Records supplied →
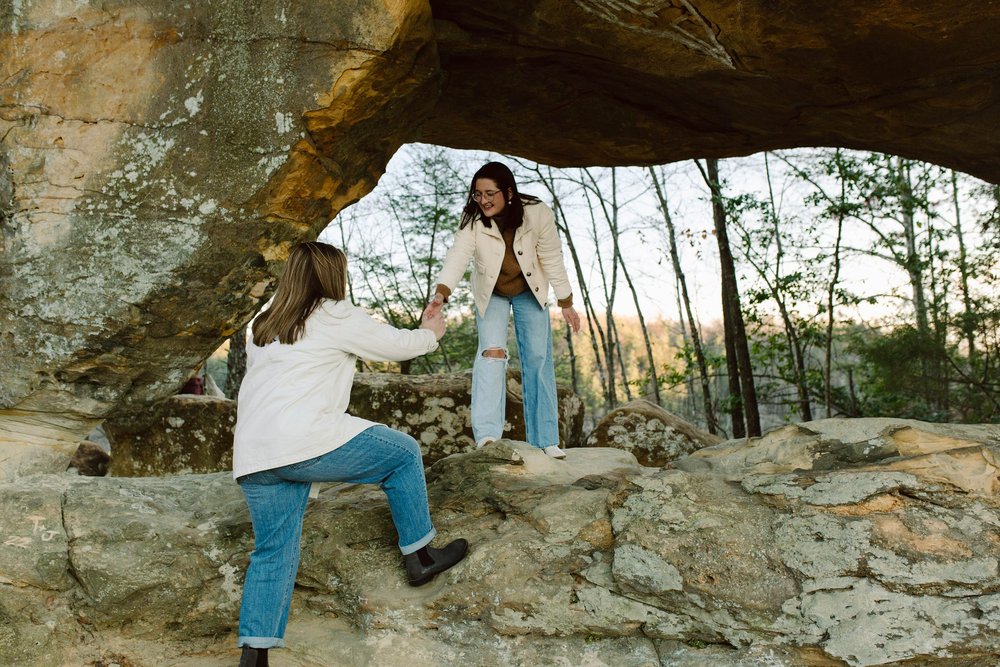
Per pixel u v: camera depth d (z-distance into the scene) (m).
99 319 3.64
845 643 2.75
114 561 3.43
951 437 3.39
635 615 3.07
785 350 12.23
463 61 4.58
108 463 7.51
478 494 3.72
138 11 3.49
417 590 3.35
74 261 3.62
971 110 4.54
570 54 4.47
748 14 3.82
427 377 7.16
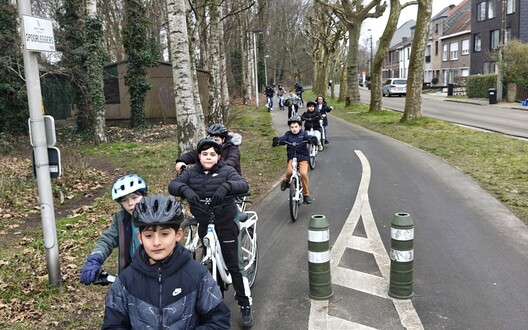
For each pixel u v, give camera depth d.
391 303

Directions for this task → Each line of the data must be transcribed exactly; pictures are not carried over.

Completed exercise →
Per pixel u v: camera depth d (z-distance into the scene) (m).
99 319 3.64
845 643 2.75
114 561 3.43
951 437 3.39
635 615 3.07
785 350 12.23
463 61 4.58
108 463 7.51
478 494 3.72
138 11 3.49
417 590 3.35
74 261 3.62
971 110 4.54
570 54 4.47
748 14 3.82
427 377 7.16
For each pixel u v, give camera depth d.
391 303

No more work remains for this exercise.